#### Extracted information:

-------

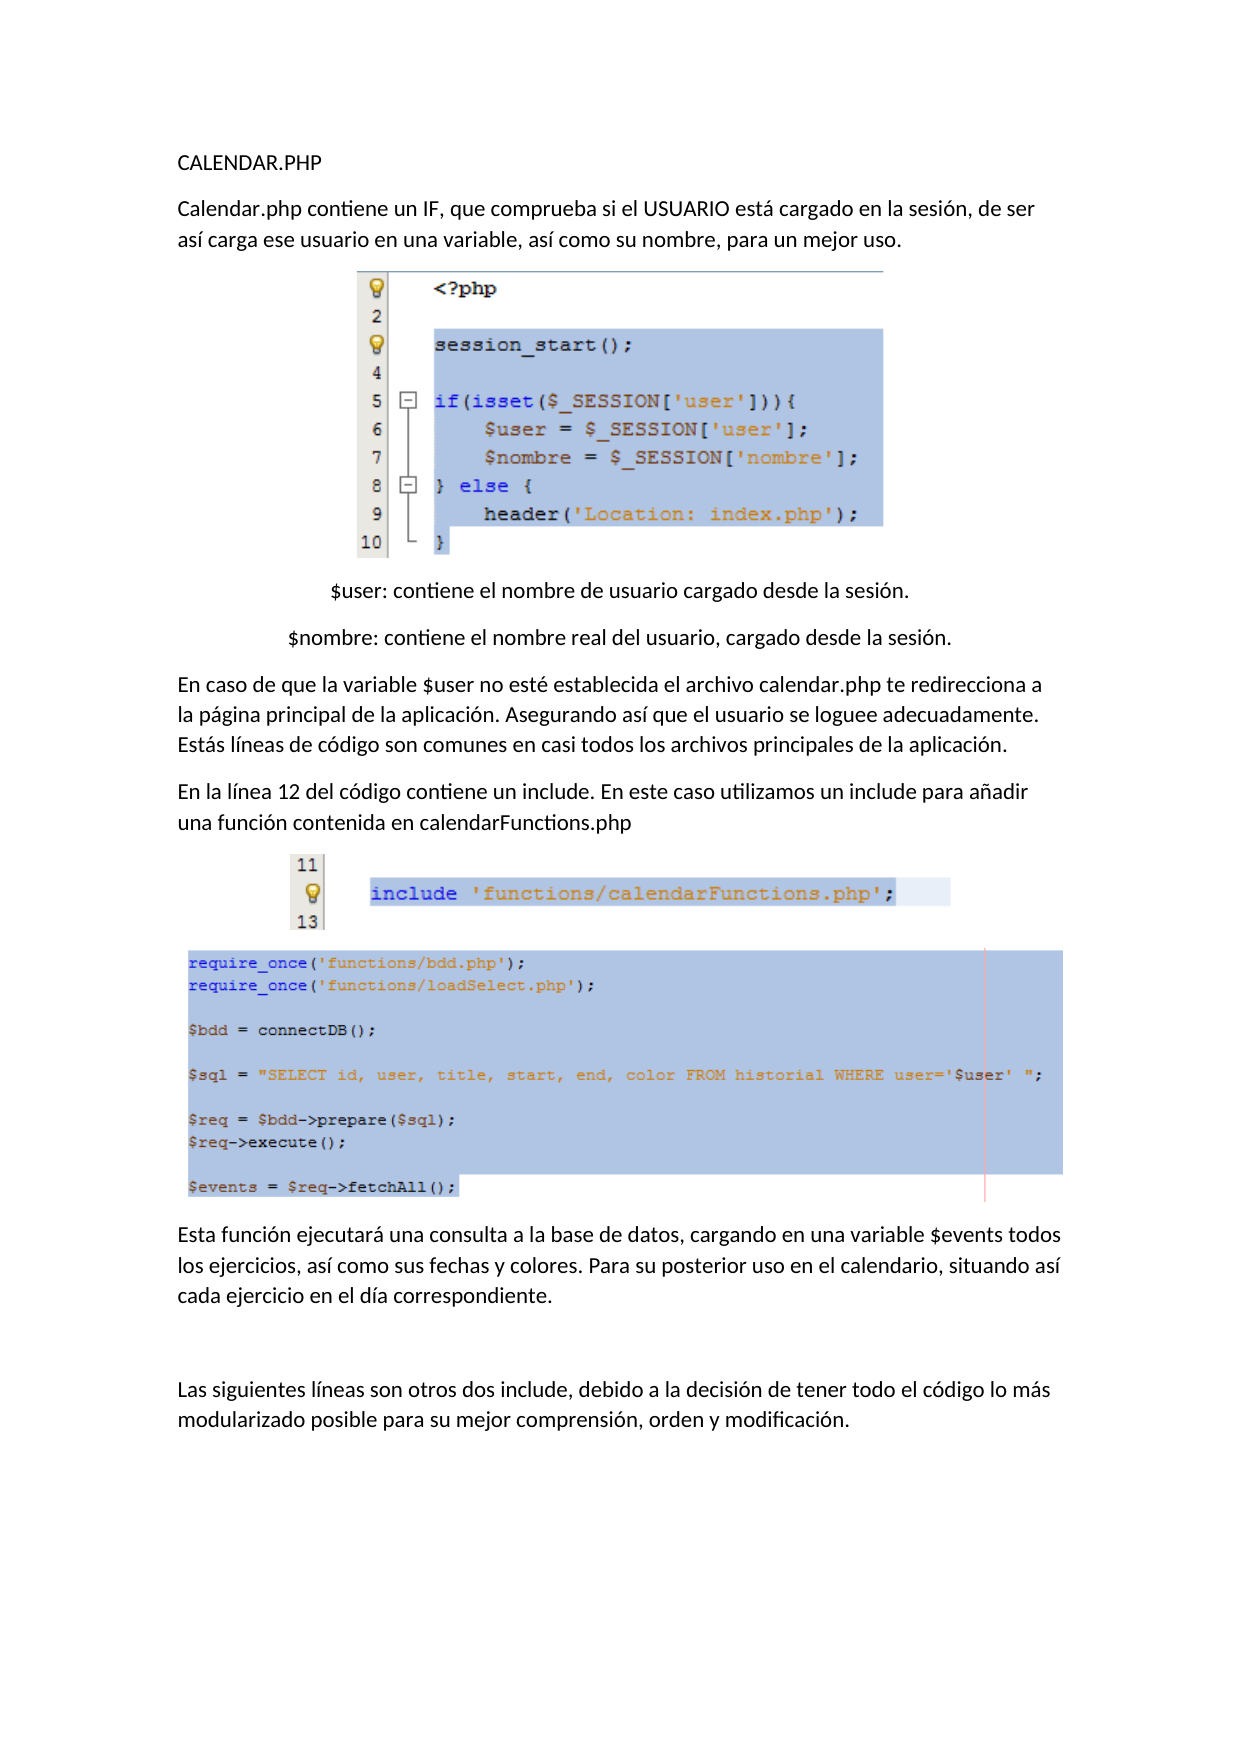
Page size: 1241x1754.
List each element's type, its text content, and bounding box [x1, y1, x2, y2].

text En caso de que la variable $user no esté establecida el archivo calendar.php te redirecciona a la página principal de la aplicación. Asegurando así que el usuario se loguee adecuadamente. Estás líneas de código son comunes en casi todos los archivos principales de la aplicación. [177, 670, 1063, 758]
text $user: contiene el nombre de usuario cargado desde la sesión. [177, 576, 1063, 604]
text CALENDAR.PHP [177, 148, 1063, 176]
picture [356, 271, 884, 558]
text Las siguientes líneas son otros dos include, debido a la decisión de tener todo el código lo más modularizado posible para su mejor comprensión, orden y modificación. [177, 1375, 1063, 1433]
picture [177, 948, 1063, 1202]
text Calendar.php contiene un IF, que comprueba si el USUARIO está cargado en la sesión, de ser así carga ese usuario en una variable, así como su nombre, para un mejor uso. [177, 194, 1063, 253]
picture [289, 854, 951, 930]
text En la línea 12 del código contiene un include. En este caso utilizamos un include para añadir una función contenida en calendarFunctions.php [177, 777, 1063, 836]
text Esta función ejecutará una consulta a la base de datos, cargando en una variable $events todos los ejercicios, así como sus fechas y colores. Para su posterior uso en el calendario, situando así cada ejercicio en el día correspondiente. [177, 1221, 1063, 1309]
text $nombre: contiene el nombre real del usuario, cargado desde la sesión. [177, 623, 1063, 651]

-------

#### Instructions for the task:
Only the lines that contain the word "como" should be copied from the material.

#### Response:
text Calendar.php contiene un IF, que comprueba si el USUARIO está cargado en la sesión, de ser así carga ese usuario en una variable, así como su nombre, para un mejor uso. [177, 194, 1063, 253]
text Esta función ejecutará una consulta a la base de datos, cargando en una variable $events todos los ejercicios, así como sus fechas y colores. Para su posterior uso en el calendario, situando así cada ejercicio en el día correspondiente. [177, 1221, 1063, 1309]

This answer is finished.